Yes. The State has identified MGWB as “Medium Priority,” which means compliance with SGMA is required.
Local public agencies with water supply, water management, and / or land use responsibility within a basin may form Groundwater Sustainability Agencies (GSAs) to manage groundwater. Montecito Water District initiated formation of a GSA for the Montecito Groundwater Basin.
The State Department of Water Resources (DWR) and the State Water Resources Control Board (State Water Board) are the state agencies in charge of ensuring that SGMA is implemented. The State Water Board will take over groundwater management in medium or high priority basins if local agencies are unable or unwilling to implement SGMA.
A groundwater basin is an area underlain by permeable materials (e.g., sand) that is capable of storing and providing a significant supply of groundwater to wells. DWR has ranked 127 basins throughout the state as medium or high priority and, thus, subject to SGMA.
Simply put, sustainable groundwater management means managing our water supply, while balancing the needs of our economy, environment and health and safety. Specifically, SGMA defines “sustainable groundwater management” as “…the management and use of groundwater in a manner that can be maintained during the planning and implementation horizon without causing undesirable results.” Undesirable results are defined as any of the following:
- Chronic lowering of Groundwater levels
- Significant and unreasonable reduction in Groundwater Storage
- Significant and unreasonable degradation of water quality
- Land subsidence due to collapsing of aquifer pore space
- Surface water depletions that have significant and unreasonable impacts on beneficial uses
- Seawater Intrusion
Groundwater is an essential part of the local water supply portfolio, and a critical part of drought and emergency response. Prudent groundwater management will provide a safeguard against prolonged drought and climate change and contribute to a reliable source of water supplies for future generations. Lack of proactive management could result in failure of public and/or private water wells, and jeopardize supply.
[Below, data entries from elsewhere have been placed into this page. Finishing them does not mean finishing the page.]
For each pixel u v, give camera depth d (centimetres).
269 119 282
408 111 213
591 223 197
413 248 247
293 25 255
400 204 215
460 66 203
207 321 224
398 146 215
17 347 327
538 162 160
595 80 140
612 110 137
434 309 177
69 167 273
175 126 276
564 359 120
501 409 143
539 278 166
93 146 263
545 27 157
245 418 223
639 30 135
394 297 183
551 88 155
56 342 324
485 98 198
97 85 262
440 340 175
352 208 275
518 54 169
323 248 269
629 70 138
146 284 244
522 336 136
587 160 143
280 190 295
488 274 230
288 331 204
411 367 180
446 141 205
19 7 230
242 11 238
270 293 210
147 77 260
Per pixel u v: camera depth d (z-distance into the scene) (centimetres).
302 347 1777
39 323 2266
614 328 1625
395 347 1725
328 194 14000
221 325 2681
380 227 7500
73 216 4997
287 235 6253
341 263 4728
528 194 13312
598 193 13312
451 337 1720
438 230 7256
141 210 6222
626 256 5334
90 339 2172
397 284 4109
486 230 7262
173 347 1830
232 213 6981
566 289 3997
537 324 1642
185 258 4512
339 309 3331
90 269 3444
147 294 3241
The primary purpose of a GSA under SGMA is to develop and implement a Groundwater Sustainability Plan (GSP) to achieve long-term groundwater sustainability. GSAs are empowered to utilize a number of new management tools to achieve the sustainability goal, such as: implement projects including those related to data collection to understand basin characteristics and community needs, register and meter groundwater wells, mitigate against overdrafts, implement rules and regulations, and assess fees to support creation and implementation of a GSP.
A Groundwater Sustainability Plan (GSP) is the state-mandated plan to sustainably manage groundwater. Each GSP will contain an assessment of each basin under past and future conditions, and will also include any necessary monitoring, management, enforcement, and other requirements to achieve sustainability
GSAs are ultimately responsible for developing GSPs, but SGMA is clear that GSAs must involve stakeholders in developing GSPs. The GSA maintains an interested parties list for the Montecito Groundwater Basin, and there are many opportunities for public participation and input from stakeholders as the GSP is developed. See also the Advisory Committees page for more information.
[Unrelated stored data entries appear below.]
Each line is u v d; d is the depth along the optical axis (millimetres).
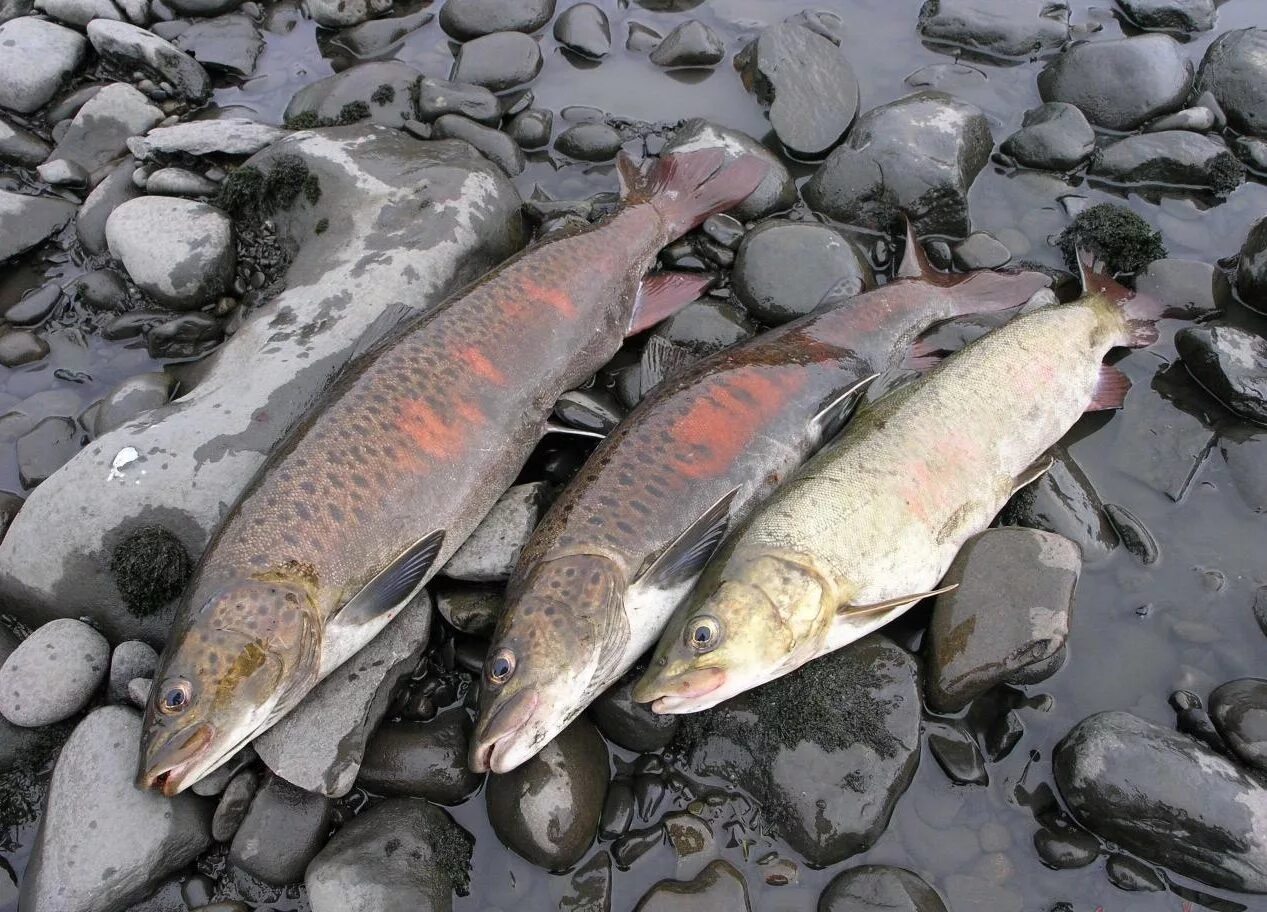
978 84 966
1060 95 937
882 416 723
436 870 635
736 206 870
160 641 704
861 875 636
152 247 826
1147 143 895
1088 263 820
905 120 881
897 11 1023
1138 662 703
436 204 844
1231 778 633
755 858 650
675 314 812
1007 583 678
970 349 750
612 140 928
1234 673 696
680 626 662
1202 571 729
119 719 656
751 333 812
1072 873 646
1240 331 793
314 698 659
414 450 678
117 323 832
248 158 901
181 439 726
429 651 703
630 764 679
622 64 990
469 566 703
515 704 633
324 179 866
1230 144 922
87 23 982
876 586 682
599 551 663
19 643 713
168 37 1004
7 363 830
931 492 703
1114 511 744
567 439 775
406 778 659
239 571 632
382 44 1010
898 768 652
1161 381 804
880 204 873
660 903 624
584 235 790
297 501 648
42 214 887
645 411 712
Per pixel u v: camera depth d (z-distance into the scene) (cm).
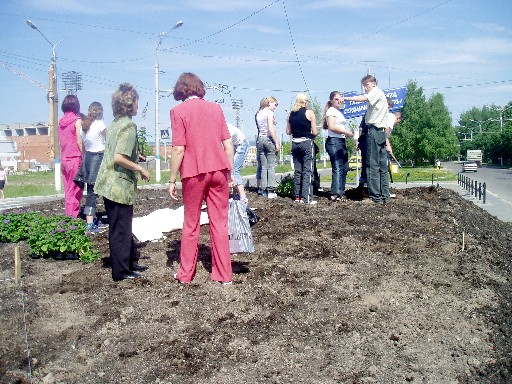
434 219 855
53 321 519
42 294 580
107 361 453
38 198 2381
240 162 905
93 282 605
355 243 711
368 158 996
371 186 998
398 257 662
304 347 466
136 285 587
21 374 437
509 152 9950
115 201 585
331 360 449
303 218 843
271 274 603
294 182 1020
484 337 484
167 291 567
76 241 706
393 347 468
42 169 9344
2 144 9338
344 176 1038
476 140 12950
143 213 999
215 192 567
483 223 986
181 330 492
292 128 991
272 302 538
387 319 511
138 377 432
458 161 14600
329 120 1000
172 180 570
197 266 636
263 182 1122
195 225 580
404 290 569
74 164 902
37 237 721
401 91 1262
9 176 6353
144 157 655
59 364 450
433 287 578
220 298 547
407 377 427
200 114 559
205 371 436
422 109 8588
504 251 765
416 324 504
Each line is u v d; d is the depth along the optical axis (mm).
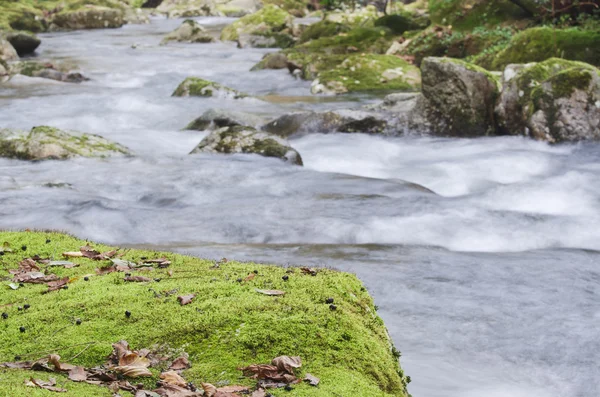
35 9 41281
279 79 22281
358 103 17594
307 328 3268
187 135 14016
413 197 8742
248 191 9281
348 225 7539
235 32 32875
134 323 3416
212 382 2918
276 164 10930
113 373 2967
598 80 12812
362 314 3605
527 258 6559
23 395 2586
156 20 47406
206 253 6609
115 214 7953
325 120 14055
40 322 3496
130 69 24188
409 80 19844
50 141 11289
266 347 3152
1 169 10523
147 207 8695
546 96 12992
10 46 26359
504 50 18312
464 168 11391
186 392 2787
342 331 3287
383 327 3680
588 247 7070
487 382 4211
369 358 3176
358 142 13289
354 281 3928
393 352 3586
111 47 30422
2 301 3875
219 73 23328
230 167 10625
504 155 12094
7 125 14773
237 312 3404
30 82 21328
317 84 19766
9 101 17734
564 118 12844
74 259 4770
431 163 11844
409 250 6781
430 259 6430
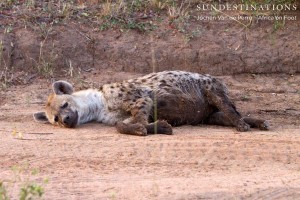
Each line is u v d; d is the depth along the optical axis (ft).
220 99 69.21
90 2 89.76
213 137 63.62
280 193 49.26
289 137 64.18
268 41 86.43
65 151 59.16
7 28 84.48
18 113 73.15
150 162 56.34
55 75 82.99
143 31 86.38
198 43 85.66
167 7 89.45
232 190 49.34
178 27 86.84
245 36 86.63
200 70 84.84
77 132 66.03
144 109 67.26
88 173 53.47
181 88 69.05
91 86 81.05
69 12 87.04
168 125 65.21
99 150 59.41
SGMA took effect on January 1, 2015. A GSP must be adopted by 2020 for critically over-drafted basins, and 2022 for other medium and high priority basins. Montecito Groundwater Basin was designated as medium priority in 2019 and has five years from that date to submit a GSP. SGMA provides time (20 years from the time a GSP is implemented) to take the actions necessary to achieve sustainability. See also the Schedules and Timelines Sections of this web site.
There are costs to develop a GSP, and possibly, to implement the changes in water use that may be required by SGMA. Evaluating and providing for these costs is among of the responsibilities of the GSA. State grants are available and the GSA is actively applying for the funding during the GSP development process. Additional funding options, including fees, are being evaluated with the assistance of Raftelis, an independent financial consultant.